Update the text of every record so that "MENU" becomes "NABÍDKA", with all else kept the same. Give only the text, without the pictures.

(Data excerpts)
—————

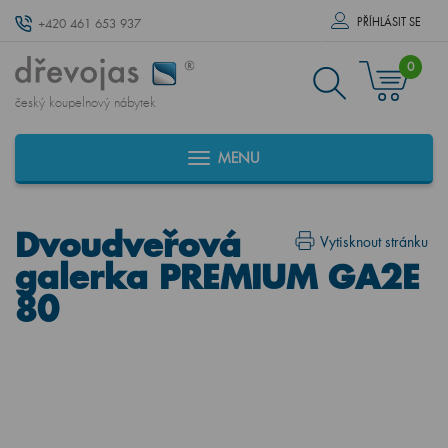
PŘÍHLÁSIT SE
+420 461 653 937
0
český koupelnový nábytek
MENU
Dvoudveřová
Vytisknout stránku
galerka PREMIUM GA2E
80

—————

◆ **Answer space**
PŘÍHLÁSIT SE
+420 461 653 937
0
český koupelnový nábytek
NABÍDKA
Dvoudveřová
Vytisknout stránku
galerka PREMIUM GA2E
80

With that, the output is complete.